Markus Vervier
Markus Vervier is CEO of Persistent Security and Director at X41 D-Sec GmbH, a specialized application security, penetration testing, and red/purple-teaming provider. Over the past 18 years he has worked as a security researcher, code auditor, and penetration tester. His work includes security analysis and reverse engineering of embedded firmware for mobile devices, discovering vulnerabilities in Signal Private Messenger (with JP Aumasson), and finding a remote vulnerability in libOTR. He is currently
active in the development of offensive security tooling and platforms that break AI security defenses.
Session
AI-powered pentesting is the latest hype. Slap an LLM agent on top of well-known offensive
tools built by humans in their free time, run it in YOLO mode, and call it autonomous security
testing. Valuations are going through the roof!
Here is the thing though: these agents consume untrusted input from the very targets they are
testing by design.
Current discourse around AI agent security focuses on prompt injection through direct
interaction. But what about the agent's environment itself? What happens when the attack
surface the agent is exploring has been prepared by an adversary? What if the authentication
service referenced in that one GitHub issue is actually a honeypot?
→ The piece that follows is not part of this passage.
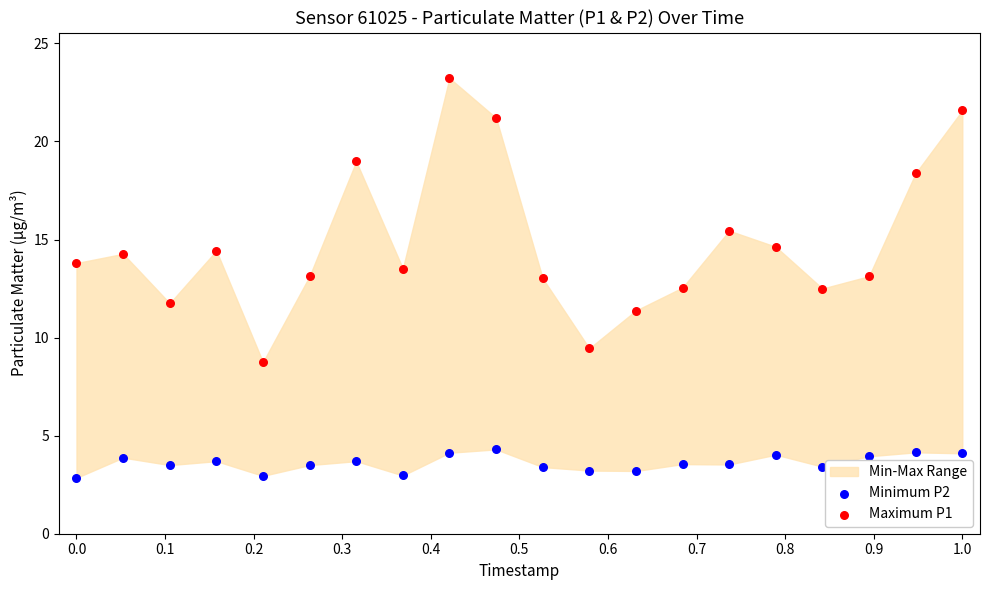

Across all data points, what is the range of X values (max minus min)?

1.0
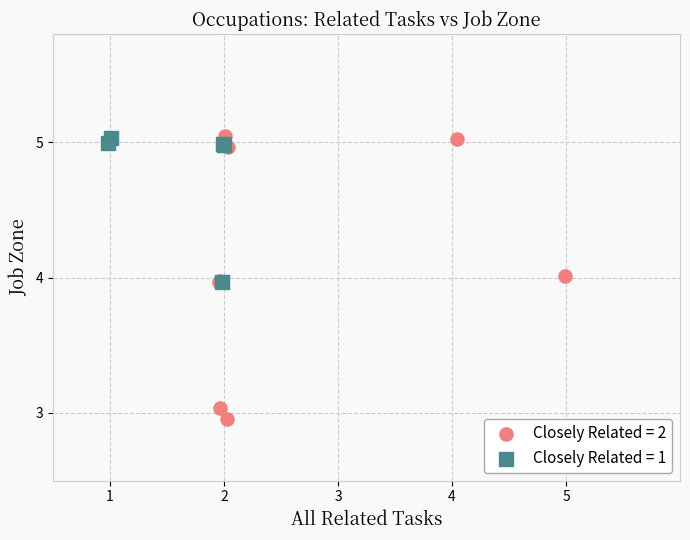

Which series reaches the minimum Y coordinate?

Closely Related = 2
In this presentation we will demonstrate a complete attack framework against AI pentesting
agents and release it as open source. We show how to inject tracking payloads at scale into any
platform with user-generated content, operate fake services that capture credentials from AI
agents, and turn every future AI pentest engagement against a sprayed target into a passive
credential harvesting fest. No ongoing effort required, no exploits needed. The AI leaks to us,
fully automated!
The attacker does not need to talk to the agent. They just leave breadcrumbs where the agent
will find them during reconnaissance. A hint about a backup authentication endpoint in a GitHub
issue. A debug configuration in a support ticket. SSO metadata in a user profile bio. The agent
discovers these reasons they are worth investigating, and acts on them with whatever
credentials and access it was given.
SSO authentication is a particularly brutal example because determining if they are in-scope is
difficult: When logging in, anyone must follow OAuth/OIDC redirects to external domains to test
authenticated applications, and they need to be told how do distinguish a legitimate Identity
Provider from a fake one we planted in user content.
But SSO is just one instance of the fundamental problem: the AI makes decisions based on
content it should not trust, and no amount of prompt engineering changes unless you know in
advance what the target will look like. We want to shed some light on the complications that
arise when putting AI literally to the test!